Догадка об огромном потенциале фотографии как инструмента памяти была пророческой и верной. Однако только в конструктивистском контексте фактографическая сила документа превосходила идеализирующую силу «художественного» портрета. Родченко отвергал последний, поскольку считал его «синтетическим» – сочетанием приблизительностей, ложным единством обобщений. Предпочтительной ему представлялась достоверность отдельного, ни с чем не связанного факта, отдельного момента как он есть. В деле создания иллюзии фотоаппарат не мог тягаться с кинокамерой, однако разрезанные и по-новому собранные фотографии вполне могли соперничать с фильмами – отсюда фотомонтажи Родченко, оказавшие влияние на творчество его друга, режиссера-документалиста Дзиги Вертова, и, в свою очередь, сами испытавшие влияние его фильмов.
Насколько сильно работа этих художников способствовала созданию нового сознания в Советской России? Точно сказать невозможно – настолько тщательно заметены все следы. Судя по внешним признакам, их творчество не произвело на пролетариат особенно глубокого воздействия. Слишком оно было ново и слишком рано подверглось репрессиям. Реализация больших проектов оказалась невозможной из-за нехватки средств; Ленин был бы безумцем, если бы стал выделять государственные средства на строительство грандиозных монументальных проектов – при всем их пропагандистско-просветительском потенциале. Его отношение хорошо видно в словах, сказанных Луначарскому: «Пусть в это трудное и голодное время экспериментальные театры продержатся на известном энтузиазме. Совершенно необходимо приложить все усилия, чтобы не упали столпы нашей культуры». Монтажи Родченко были сложнейшими аллюзиями на иконопись, однако вряд ли полуграмотный слесарь из Магнитогорска или черноморский рыболов были способны распознать эти аллюзии – не говоря уже о том, чтобы оценить их. Новое искусство стало утрачивать поддержку государства задолго до смерти Ленина; после нее Сталин объявил государственным преступлением все, что хоть на йоту отступало от канонов массового искусства. Конструктивисты были для него буржуазными формалистами – островками свободного воображения на океанской глади его новой России. Кого-то репрессировали, остальных лишили работы; так государственное искусство в СССР вернулось к своей традиционной задаче – обслуживать нарциссизм власти.

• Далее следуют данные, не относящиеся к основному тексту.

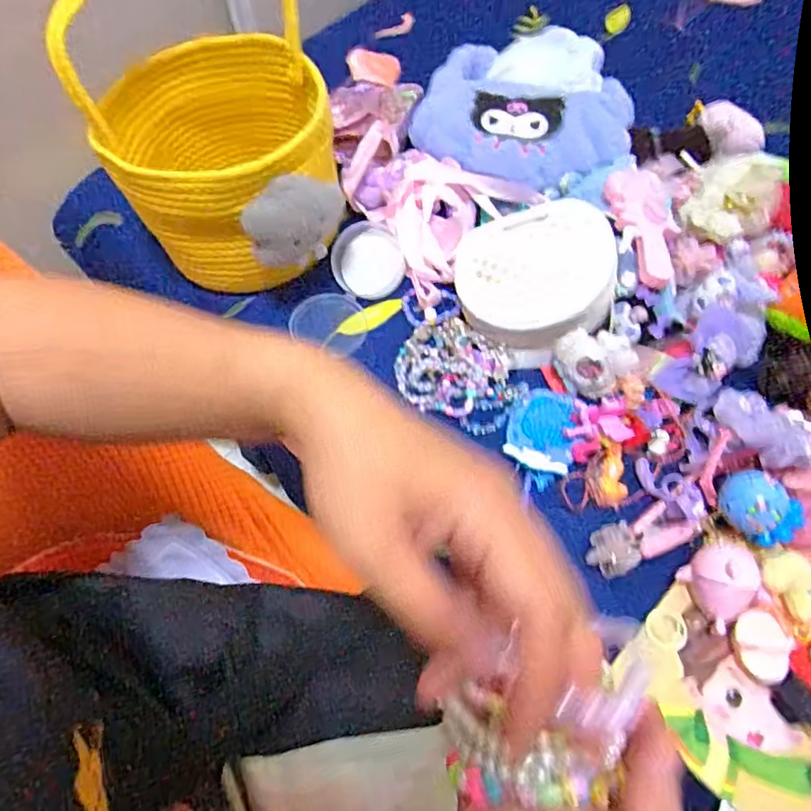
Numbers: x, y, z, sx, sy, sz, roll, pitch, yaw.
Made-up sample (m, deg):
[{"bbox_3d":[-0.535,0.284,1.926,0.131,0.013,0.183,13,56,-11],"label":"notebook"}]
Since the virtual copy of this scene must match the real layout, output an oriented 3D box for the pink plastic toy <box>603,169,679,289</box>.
[{"bbox_3d":[0.240,-0.180,0.560,0.055,0.031,0.143,-13,64,-4],"label":"pink plastic toy"}]

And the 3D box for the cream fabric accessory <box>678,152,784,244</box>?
[{"bbox_3d":[0.321,-0.203,0.554,0.084,0.023,0.084,-4,81,28],"label":"cream fabric accessory"}]

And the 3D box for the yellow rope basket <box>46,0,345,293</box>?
[{"bbox_3d":[-0.180,-0.276,0.534,0.226,0.240,0.261,-25,65,-10],"label":"yellow rope basket"}]

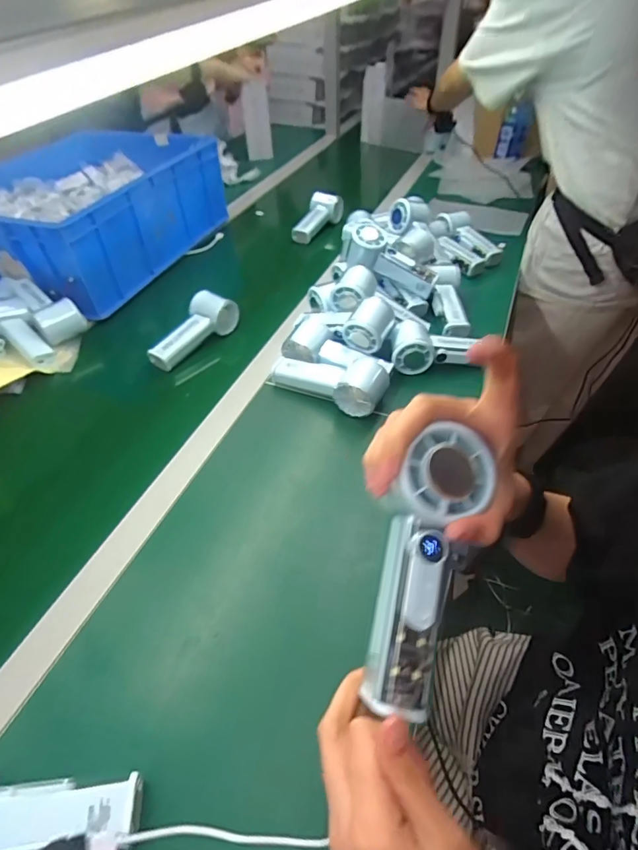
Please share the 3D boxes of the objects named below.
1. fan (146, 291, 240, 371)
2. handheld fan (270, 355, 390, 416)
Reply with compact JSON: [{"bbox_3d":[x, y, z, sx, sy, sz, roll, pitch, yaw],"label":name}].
[{"bbox_3d":[-0.188,-0.146,0.680,0.047,0.059,0.146,22,51,22],"label":"fan"},{"bbox_3d":[0.012,-0.062,0.599,0.158,0.060,0.058,21,51,21],"label":"handheld fan"}]

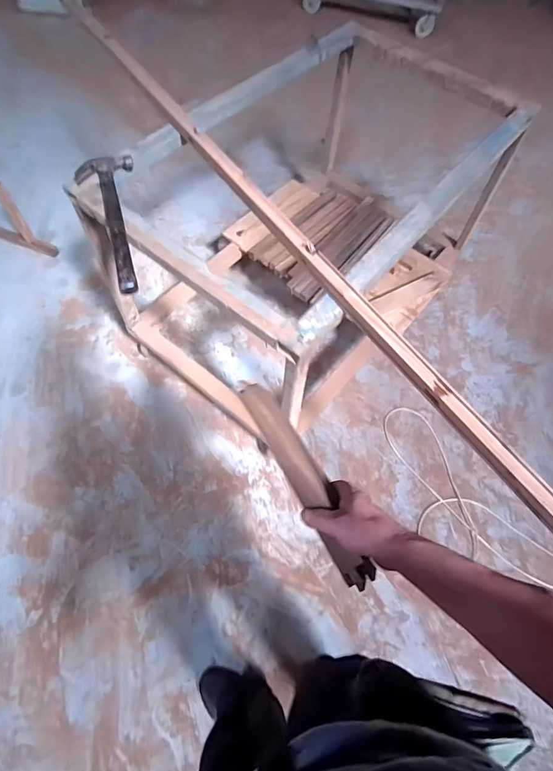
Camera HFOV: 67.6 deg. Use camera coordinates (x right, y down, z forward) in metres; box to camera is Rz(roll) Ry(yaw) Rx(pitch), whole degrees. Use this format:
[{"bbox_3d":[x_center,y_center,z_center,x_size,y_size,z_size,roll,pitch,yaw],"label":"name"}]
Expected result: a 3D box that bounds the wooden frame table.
[{"bbox_3d":[0.142,-0.497,1.342,0.776,0.675,1.179,36,65,15],"label":"wooden frame table"}]

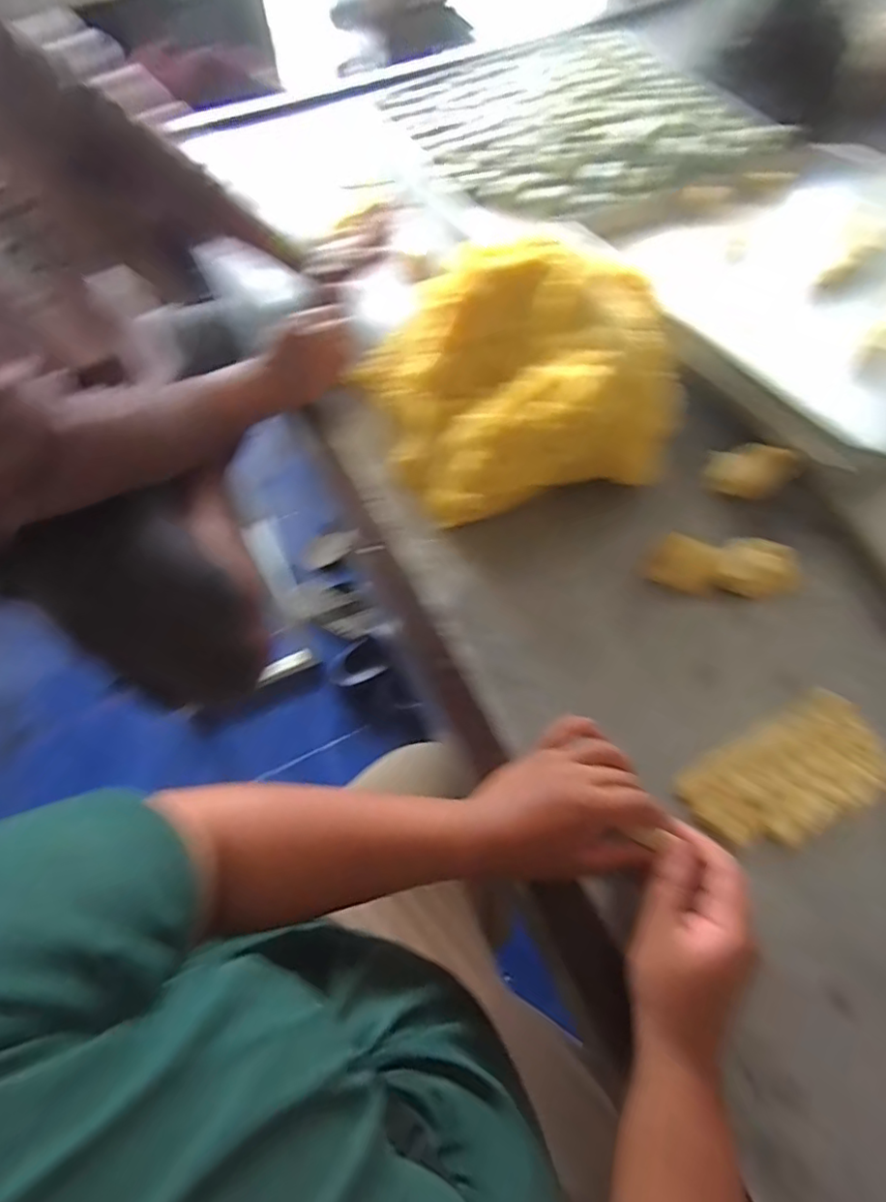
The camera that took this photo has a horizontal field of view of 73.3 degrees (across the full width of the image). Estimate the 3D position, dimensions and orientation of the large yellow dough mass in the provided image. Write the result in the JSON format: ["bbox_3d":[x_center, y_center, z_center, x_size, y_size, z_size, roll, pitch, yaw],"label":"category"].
[{"bbox_3d":[0.071,-0.213,0.588,0.308,0.177,0.213,-9,64,-1],"label":"large yellow dough mass"}]

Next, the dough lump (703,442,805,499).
[{"bbox_3d":[0.315,-0.136,0.609,0.075,0.049,0.048,24,68,14],"label":"dough lump"}]

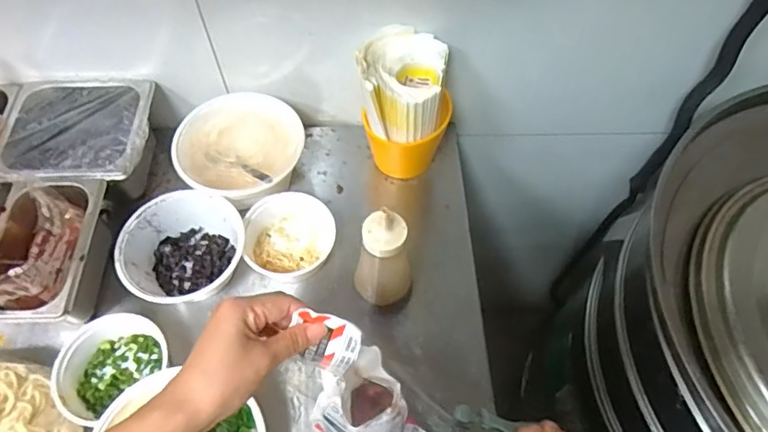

Однако взаимодействие авангарда с европейскими тоталитарными режимами на этом отнюдь не закончилось. Нам нравится думать, что модернизм по самой природе своей является левым или как минимум глубоко либеральным. Однако думать так – значит сбрасывать со счетов футуризм, ставший фирменным стилем итальянского фашизма после муссолиниевского Марша на Рим. Именно Маринетти определил для Муссолини основные черты стиля: культ новизны, молодости и силы, женоненавистничество и милитаризм, а также объединяющий все эти общественные добродетели и хорошо знакомый нам миф динамизма. Художники-футуристы с радостью потворствовали стремлению дуче к увековечению самого себя, и какое-то время казалось, что в борьбе за статус главного клише передового итальянского искусства на венецианских биеннале муссолиниевский подбородок одержит-таки верх над кубистической гитарой. С точки зрения фашизма привлекательность нового искусства была именно в его новизне – оно предвещало новую эру в культуре так же, как фашизм обещал ее в политике. В 1932 году, в десятую годовщину своего прихода к власти, Муссолини учредил в Риме культурную ярмарку в честь фашистской революции. Его архитектор украсил Выставочный дворец у подножья холма Пинчо возле Муро Торто фасадом из черного металла в стиле механо-деко с огромными фасциями и топорами. Все залы были заполнены дидактическими материалами, перемежающимися изредка фресками и скульптурами. В каталоге совершенно в футуристском духе утверждалось, что цель выставки —
ухватить атмосферу времени, его лихорадочный жар, буйство, лирику, блеск. Эту цель можно достичь только в пространстве, которое стилистически соответствует художественным дерзаниям нашего времени, в самой современной среде. Художники получили от дуче короткий и ясный приказ: сделать что-то современное, дерзкое. И они не ослушались своего командира.